= Aim of the exercise =
Show each line in the rows below that contains the word "values".

= Extracted data =
::::

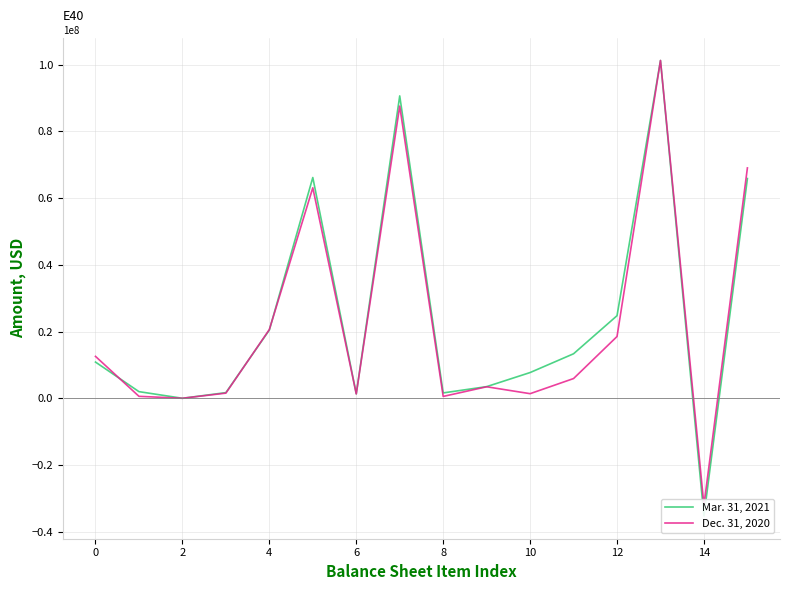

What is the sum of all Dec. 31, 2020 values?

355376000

::::

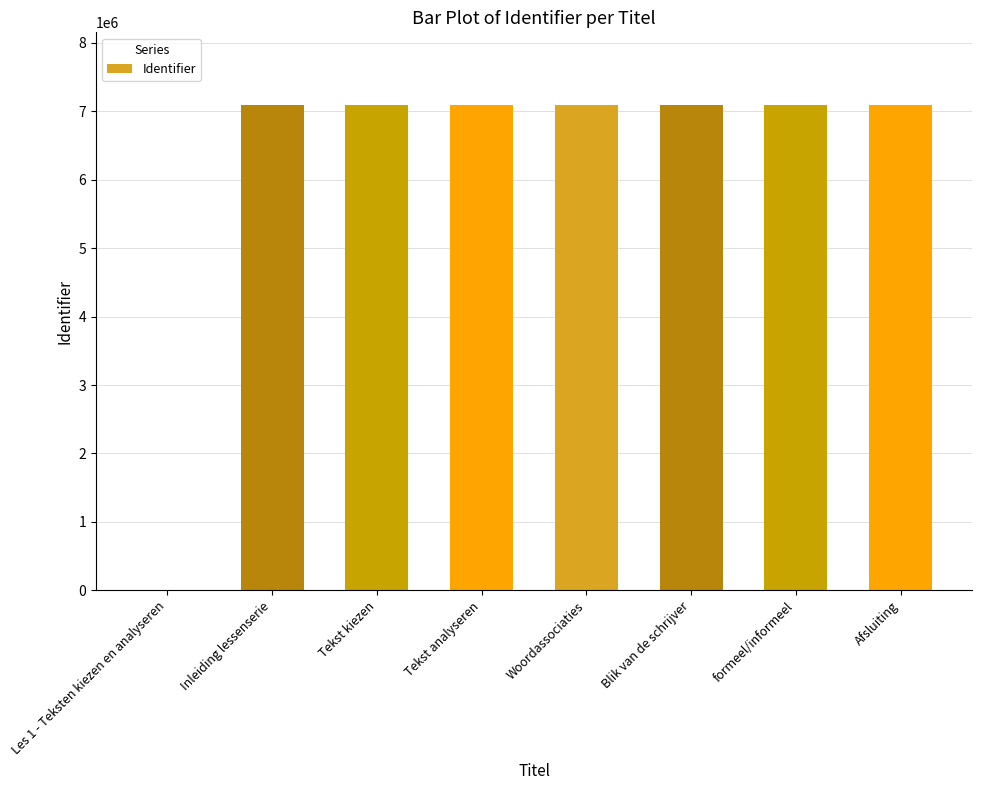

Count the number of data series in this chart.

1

::::

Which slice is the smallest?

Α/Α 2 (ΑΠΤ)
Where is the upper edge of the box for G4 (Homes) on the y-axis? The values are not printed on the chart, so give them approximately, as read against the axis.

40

::::

= Exercise response =
What is the sum of all Dec. 31, 2020 values?
Where is the upper edge of the box for G4 (Homes) on the y-axis? The values are not printed on the chart, so give them approximately, as read against the axis.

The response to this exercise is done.